### DATA EXTRACT

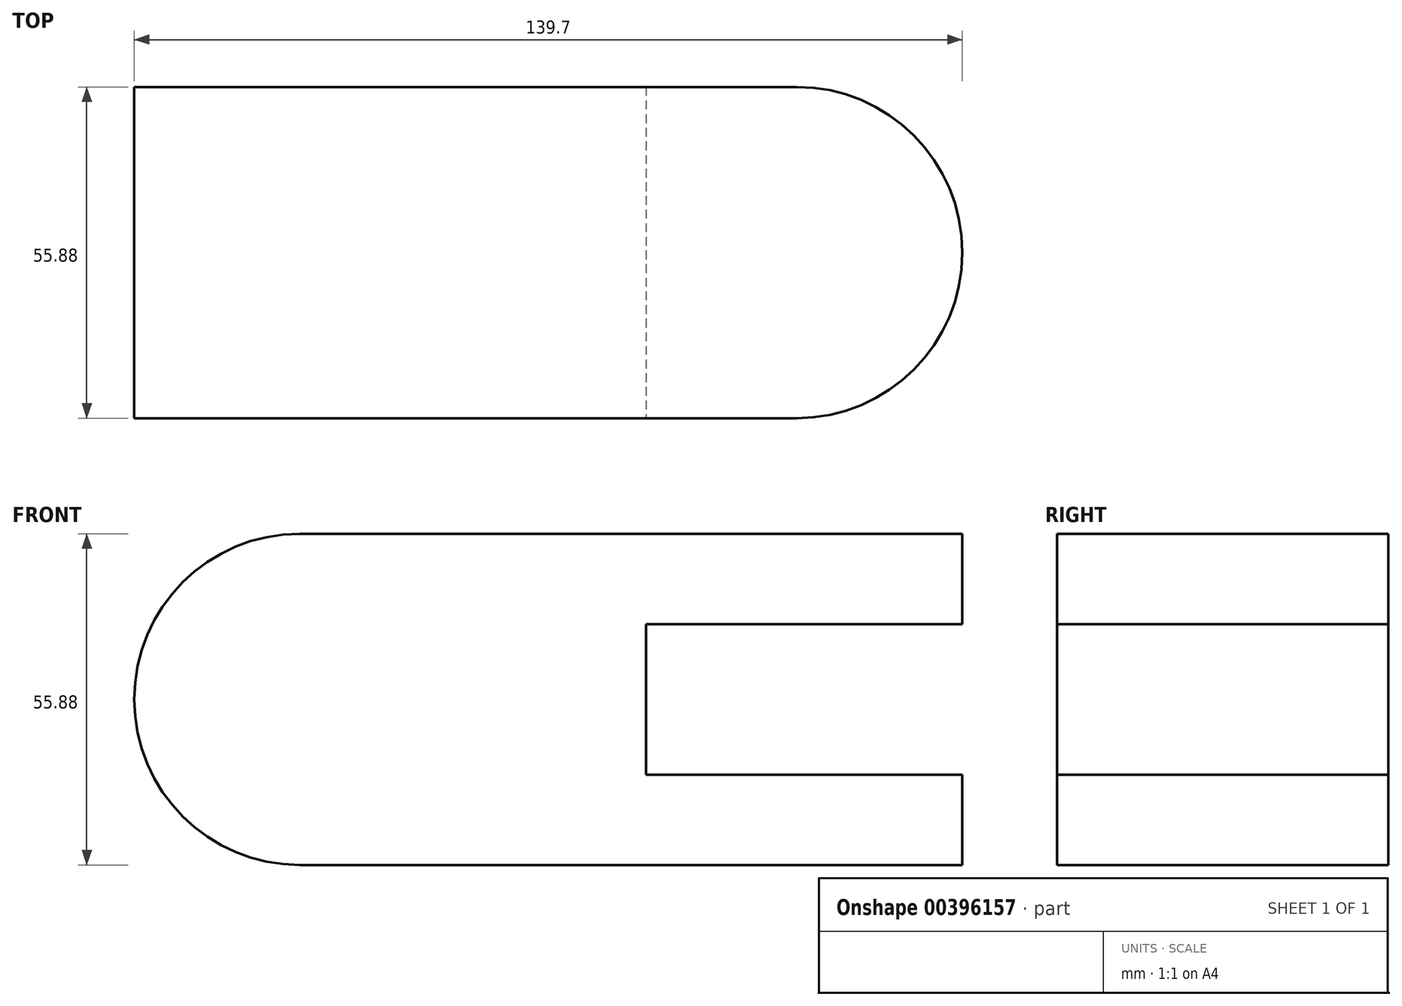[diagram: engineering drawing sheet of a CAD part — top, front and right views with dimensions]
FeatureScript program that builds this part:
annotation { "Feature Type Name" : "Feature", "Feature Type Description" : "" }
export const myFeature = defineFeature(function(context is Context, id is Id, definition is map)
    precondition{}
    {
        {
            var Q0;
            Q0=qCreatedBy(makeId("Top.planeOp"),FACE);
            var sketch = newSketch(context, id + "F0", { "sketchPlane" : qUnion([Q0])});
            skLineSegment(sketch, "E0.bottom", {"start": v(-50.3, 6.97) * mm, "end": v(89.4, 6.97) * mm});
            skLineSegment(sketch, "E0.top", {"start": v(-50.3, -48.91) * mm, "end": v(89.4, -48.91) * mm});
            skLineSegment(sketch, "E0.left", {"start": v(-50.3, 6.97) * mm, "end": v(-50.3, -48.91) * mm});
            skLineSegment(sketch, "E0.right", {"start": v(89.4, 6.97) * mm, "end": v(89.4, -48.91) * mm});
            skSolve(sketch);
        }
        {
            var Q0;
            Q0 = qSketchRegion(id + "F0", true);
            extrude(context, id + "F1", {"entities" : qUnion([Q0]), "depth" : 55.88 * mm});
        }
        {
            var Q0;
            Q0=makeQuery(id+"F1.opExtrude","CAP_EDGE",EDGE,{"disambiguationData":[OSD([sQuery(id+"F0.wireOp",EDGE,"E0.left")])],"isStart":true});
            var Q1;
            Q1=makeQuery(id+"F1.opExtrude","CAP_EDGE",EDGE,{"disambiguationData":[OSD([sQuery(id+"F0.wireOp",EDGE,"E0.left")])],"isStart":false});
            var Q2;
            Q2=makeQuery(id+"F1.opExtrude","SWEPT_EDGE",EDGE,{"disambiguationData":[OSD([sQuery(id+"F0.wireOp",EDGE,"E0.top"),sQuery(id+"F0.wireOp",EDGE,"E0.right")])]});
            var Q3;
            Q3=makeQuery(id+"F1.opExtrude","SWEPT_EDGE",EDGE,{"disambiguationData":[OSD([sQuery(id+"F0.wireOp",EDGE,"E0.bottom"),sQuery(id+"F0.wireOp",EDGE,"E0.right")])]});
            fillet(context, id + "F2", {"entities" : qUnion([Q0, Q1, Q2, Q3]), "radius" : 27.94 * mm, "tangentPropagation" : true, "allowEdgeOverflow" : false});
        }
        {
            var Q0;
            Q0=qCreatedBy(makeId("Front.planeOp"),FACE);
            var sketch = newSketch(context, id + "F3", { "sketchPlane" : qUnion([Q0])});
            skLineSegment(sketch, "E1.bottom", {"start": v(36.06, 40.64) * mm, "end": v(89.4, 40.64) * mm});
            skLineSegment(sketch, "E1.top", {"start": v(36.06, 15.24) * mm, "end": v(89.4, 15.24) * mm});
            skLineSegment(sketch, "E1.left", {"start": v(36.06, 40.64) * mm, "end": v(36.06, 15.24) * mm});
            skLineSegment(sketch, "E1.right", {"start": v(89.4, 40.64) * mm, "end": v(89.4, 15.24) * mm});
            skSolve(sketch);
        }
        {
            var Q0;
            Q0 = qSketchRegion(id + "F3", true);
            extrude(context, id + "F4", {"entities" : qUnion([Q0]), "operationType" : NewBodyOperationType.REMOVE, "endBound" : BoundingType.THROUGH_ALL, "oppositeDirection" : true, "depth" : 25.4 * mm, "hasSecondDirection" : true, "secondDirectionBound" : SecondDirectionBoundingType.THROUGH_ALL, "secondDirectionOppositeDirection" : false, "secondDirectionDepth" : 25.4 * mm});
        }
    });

==

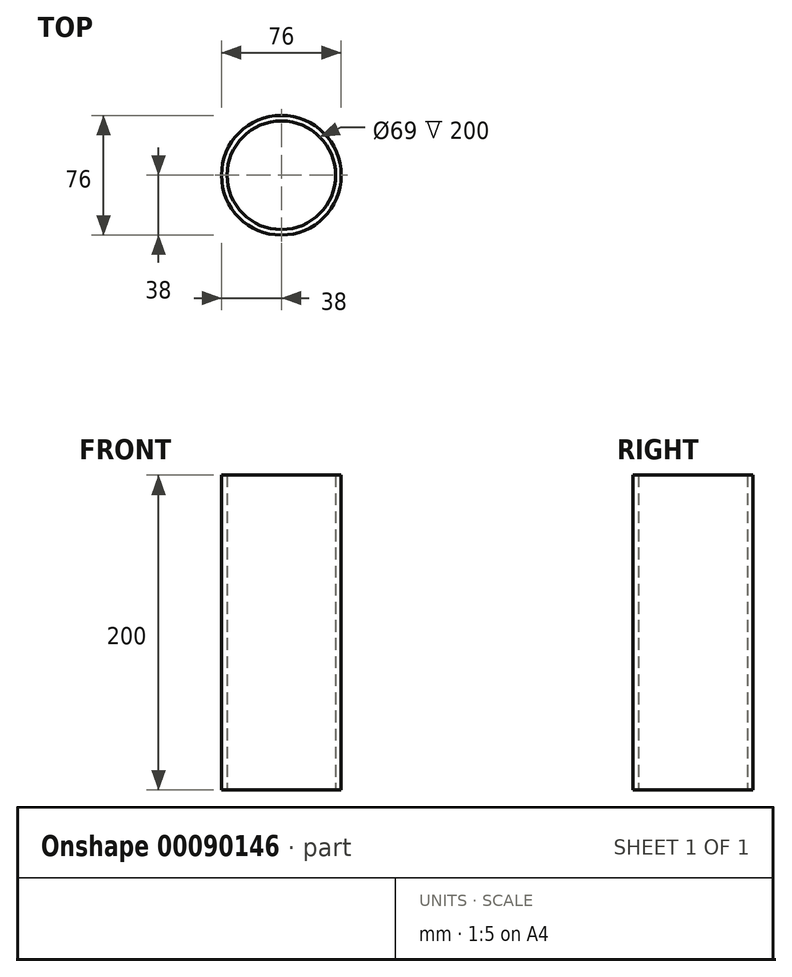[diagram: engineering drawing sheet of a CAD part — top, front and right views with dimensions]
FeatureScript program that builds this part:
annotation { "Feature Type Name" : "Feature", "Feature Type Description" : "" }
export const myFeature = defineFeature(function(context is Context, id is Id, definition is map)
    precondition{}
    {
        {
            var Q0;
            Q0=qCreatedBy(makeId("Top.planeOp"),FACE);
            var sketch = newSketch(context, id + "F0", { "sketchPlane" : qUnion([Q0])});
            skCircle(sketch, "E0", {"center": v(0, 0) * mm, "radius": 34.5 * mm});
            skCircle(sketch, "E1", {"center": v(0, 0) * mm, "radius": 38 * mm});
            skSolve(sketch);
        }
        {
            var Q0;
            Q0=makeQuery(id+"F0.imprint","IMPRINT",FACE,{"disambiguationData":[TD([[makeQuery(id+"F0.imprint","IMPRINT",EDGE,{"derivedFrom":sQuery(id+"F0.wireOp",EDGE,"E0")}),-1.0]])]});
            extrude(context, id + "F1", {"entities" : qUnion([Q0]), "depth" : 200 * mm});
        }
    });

### WHAT YOU HAVE TO DO
Identify every line in the records above that contains the string "qUnion", and copy each of those lines. Treat uppercase and lowercase letters as different.

### COMPLETE OUTPUT
            var sketch = newSketch(context, id + "F0", { "sketchPlane" : qUnion([Q0])});
            extrude(context, id + "F1", {"entities" : qUnion([Q0]), "depth" : 55.88 * mm});
            fillet(context, id + "F2", {"entities" : qUnion([Q0, Q1, Q2, Q3]), "radius" : 27.94 * mm, "tangentPropagation" : true, "allowEdgeOverflow" : false});
            var sketch = newSketch(context, id + "F3", { "sketchPlane" : qUnion([Q0])});
            extrude(context, id + "F4", {"entities" : qUnion([Q0]), "operationType" : NewBodyOperationType.REMOVE, "endBound" : BoundingType.THROUGH_ALL, "oppositeDirection" : true, "depth" : 25.4 * mm, "hasSecondDirection" : true, "secondDirectionBound" : SecondDirectionBoundingType.THROUGH_ALL, "secondDirectionOppositeDirection" : false, "secondDirectionDepth" : 25.4 * mm});
            var sketch = newSketch(context, id + "F0", { "sketchPlane" : qUnion([Q0])});
            extrude(context, id + "F1", {"entities" : qUnion([Q0]), "depth" : 200 * mm});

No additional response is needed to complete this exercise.